Ce texte, considéré comme une pièce maîtresse dans l’édifice juridique de la gouvernance spatiale, est le fruit d’un long processus de maturation intellectuelle et politique. Il est également le prolongement direct de la vision du Président de la République, Félix Antoine TSHISEKEDI TSHILOMBO, qui milite sans relâche pour une gestion modernisée et équitable du territoire national. Une approche que le ministre d’État chargé de l’Aménagement du Territoire, Maître Guy LOANDO MBOYO, n’a cessé de porter avec conviction.
À travers ce cadre normatif inédit, l’État congolais tourne résolument le dos à l’ère de l’improvisation et du désordre dans l’utilisation de l’espace national. Désormais, la planification territoriale se fera selon des critères objectifs, à travers des outils méthodiques, des instruments de régulation adaptés et une architecture institutionnelle cohérente.

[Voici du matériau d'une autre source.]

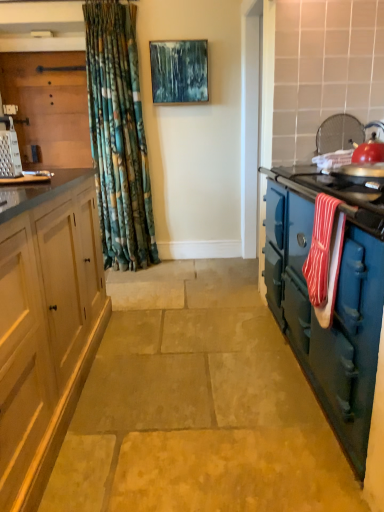
Question: From the image's perspective, is blue cast iron stove at right, the first cabinetry from the bottom, positioned above or below red striped towel at right?

Choices:
 (A) above
 (B) below

Answer: (B)

Question: In terms of size, does blue cast iron stove at right, the second cabinetry positioned from the top, appear bigger or smaller than red striped towel at right?

Choices:
 (A) big
 (B) small

Answer: (A)

Question: Estimate the real-world distances between objects in this image. Which object is closer to the metallic silver grater at left?

Choices:
 (A) red striped towel at right
 (B) brushed metal grater at left, placed as the 1th cabinetry when sorted from top to bottom
 (C) natural stone floor at center
 (D) blue cast iron stove at right, which is the 1th cabinetry in right-to-left order
 (E) textured canvas painting at upper center

Answer: (C)

Question: Which is nearer to the natural stone floor at center?

Choices:
 (A) brushed metal grater at left, placed as the 1th cabinetry when sorted from top to bottom
 (B) textured canvas painting at upper center
 (C) red striped towel at right
 (D) blue cast iron stove at right, which is the second cabinetry in back-to-front order
 (E) metallic silver grater at left

Answer: (D)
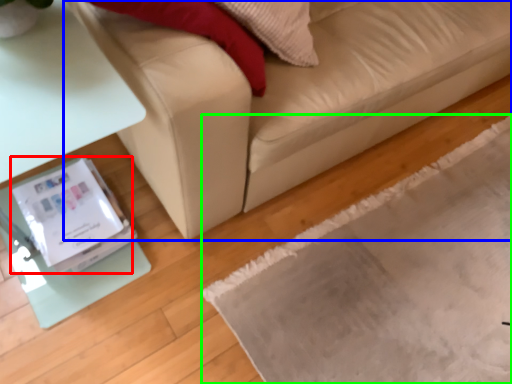
Question: Estimate the real-world distances between objects in this image. Which object is closer to Wii (highlighted by a red box), studio couch (highlighted by a blue box) or mat (highlighted by a green box)?

Choices:
 (A) studio couch
 (B) mat

Answer: (A)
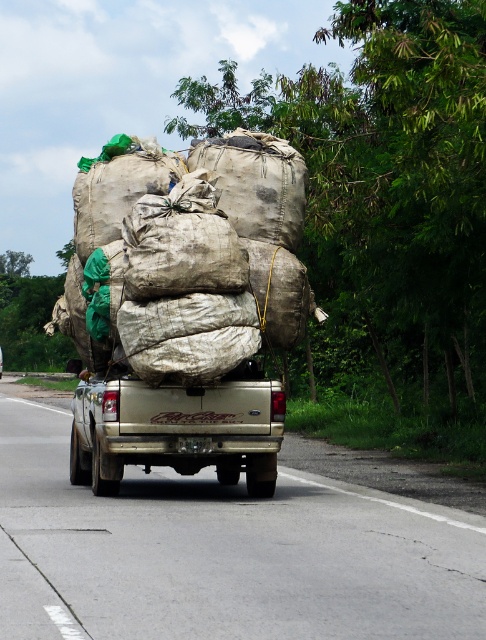
Does gold metallic truck at center appear under gold matte truck at center?

Indeed, gold metallic truck at center is positioned under gold matte truck at center.

Does gold metallic truck at center have a smaller size compared to gold matte truck at center?

Actually, gold metallic truck at center might be larger than gold matte truck at center.

Measure the distance between point (4, 397) and camera.

They are 35.58 meters apart.

The height and width of the screenshot is (640, 486). Find the location of `gold metallic truck at center`. gold metallic truck at center is located at coordinates (222, 554).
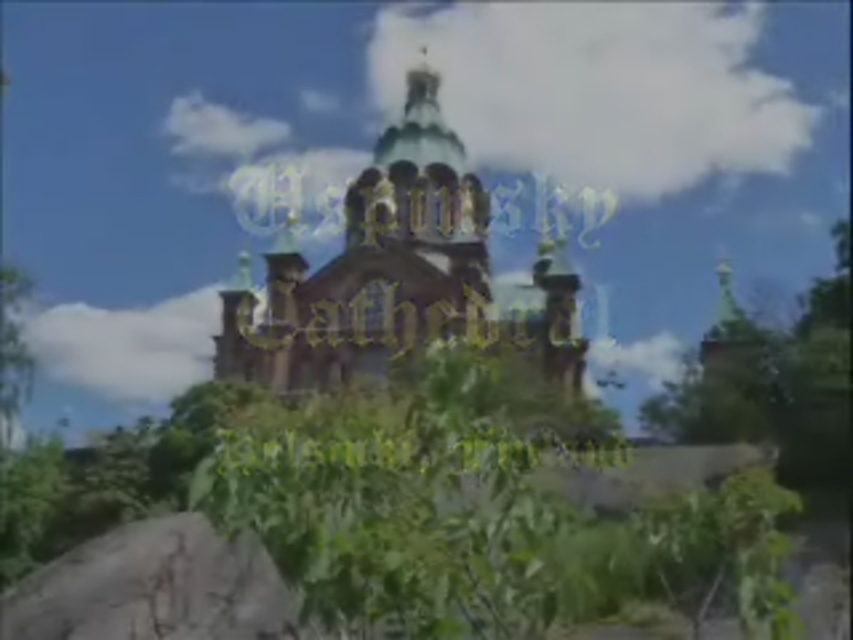
Is golden stone cathedral at center thinner than gray rough stone at lower left?

No, golden stone cathedral at center is not thinner than gray rough stone at lower left.

Who is shorter, golden stone cathedral at center or gray rough stone at lower left?

gray rough stone at lower left

Where is `golden stone cathedral at center`? This screenshot has width=853, height=640. golden stone cathedral at center is located at coordinates click(401, 275).

Locate an element on the screen. golden stone cathedral at center is located at coordinates (401, 275).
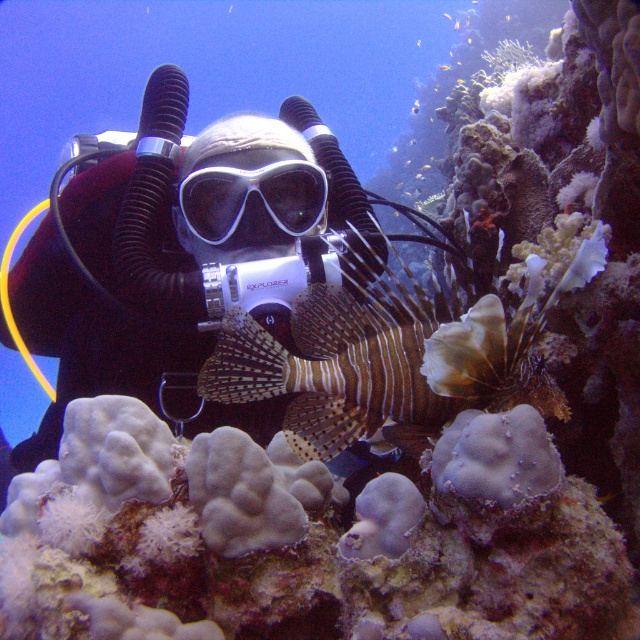
Question: Which of these objects is positioned farthest from the white matte scuba mask at center?

Choices:
 (A) brown striped fish at center
 (B) matte black diving suit at center
 (C) translucent yellow fish at center

Answer: (C)

Question: Based on their relative distances, which object is farther from the matte black diving suit at center?

Choices:
 (A) translucent yellow fish at center
 (B) white matte scuba mask at center

Answer: (A)

Question: Can you confirm if matte black diving suit at center is positioned above brown striped fish at center?

Choices:
 (A) yes
 (B) no

Answer: (B)

Question: Among these points, which one is nearest to the camera?

Choices:
 (A) (128, 365)
 (B) (218, 170)
 (C) (422, 204)

Answer: (B)

Question: Is matte black diving suit at center positioned in front of translucent yellow fish at center?

Choices:
 (A) no
 (B) yes

Answer: (B)

Question: Is brown striped fish at center to the right of translucent yellow fish at center from the viewer's perspective?

Choices:
 (A) no
 (B) yes

Answer: (A)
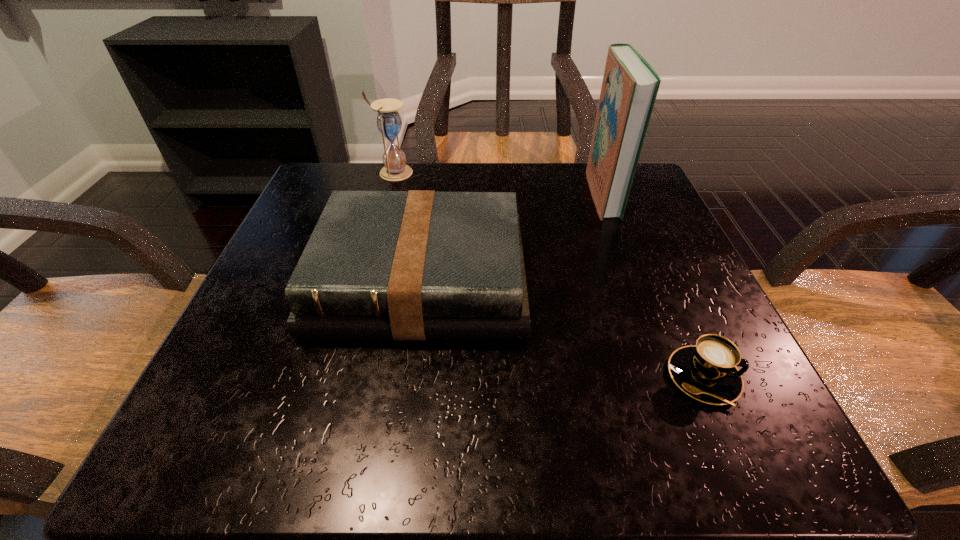
Identify the location of object located in the far left corner section of the desktop. (389, 123).

I want to click on object that is at the far right corner, so click(630, 85).

The height and width of the screenshot is (540, 960). Identify the location of object located in the near right corner section of the desktop. (707, 372).

I want to click on blank area at the far edge, so click(x=536, y=210).

In the image, there is a desktop. At what (x,y) coordinates should I click in order to perform the action: click on vacant space at the left edge. Please return your answer as a coordinate pair (x, y). The width and height of the screenshot is (960, 540). Looking at the image, I should click on (297, 245).

Locate an element on the screen. The height and width of the screenshot is (540, 960). vacant region at the right edge of the desktop is located at coordinates (642, 361).

This screenshot has height=540, width=960. I want to click on free region at the far left corner of the desktop, so click(347, 167).

Find the location of `free region at the near left corner of the desktop`. free region at the near left corner of the desktop is located at coordinates (224, 441).

Identify the location of free space at the far right corner of the desktop. This screenshot has height=540, width=960. point(659,223).

Locate an element on the screen. This screenshot has height=540, width=960. free spot at the near right corner of the desktop is located at coordinates (654, 409).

Selon Maître Guy LOANDO MBOYO, « cette loi n’est pas seulement un instrument juridique : elle devient un levier stratégique pour la transformation de notre pays ». Ce propos traduit toute l’ambition contenue dans ce projet de loi, qui entend rationaliser la répartition des infrastructures, renforcer l’intégration spatiale, et limiter les conflits liés à l’occupation anarchique du sol.
L’adoption de ce texte a été rendue possible grâce à la mobilisation exemplaire de la Commission Aménagement du Territoire. Ces députés, salués par le ministre d’État pour leur « rigueur intellectuelle, la profondeur des débats et le sens élevé de l’État », ont su doter le pays d’un outil à la fois pragmatique et visionnaire. Le Président de l’Assemblée nationale et l’ensemble des élus du peuple ont ainsi démontré, par leur vote, leur attachement au bien commun et à l’intérêt supérieur de la Nation.
Il convient également de souligner que cette loi s’inscrit dans le prolongement des Plans Simples d’Aménagement du Territoire (PSAT), déployés dans plusieurs provinces pilotes, avec l’appui technique de partenaires internationaux comme l’Union européenne, la Banque mondiale et le PNUD. Ces initiatives locales ont servi de laboratoire pour tester les instruments de gouvernance spatiale aujourd’hui consacrés par la loi.
Pour le Ministre d’État Guy LOANDO, cette avancée normative n’est que le début. Il affirme avec fermeté : « En tant que porteur de cette réforme, je réaffirme mon engagement à œuvrer, avec détermination et loyauté, pour sa mise en œuvre effective, au bénéfice de toutes les Congolaises et de tous les Congolais ».
À l’heure où la RDC fait face à de multiples défis en matière d’urbanisation galopante, de pression foncière et de déséquilibre régional, cette loi apparaît comme un tournant. Elle promet une meilleure harmonisation entre les politiques publiques et les réalités du terrain, offrant ainsi un socle solide pour un développement inclusif et durable.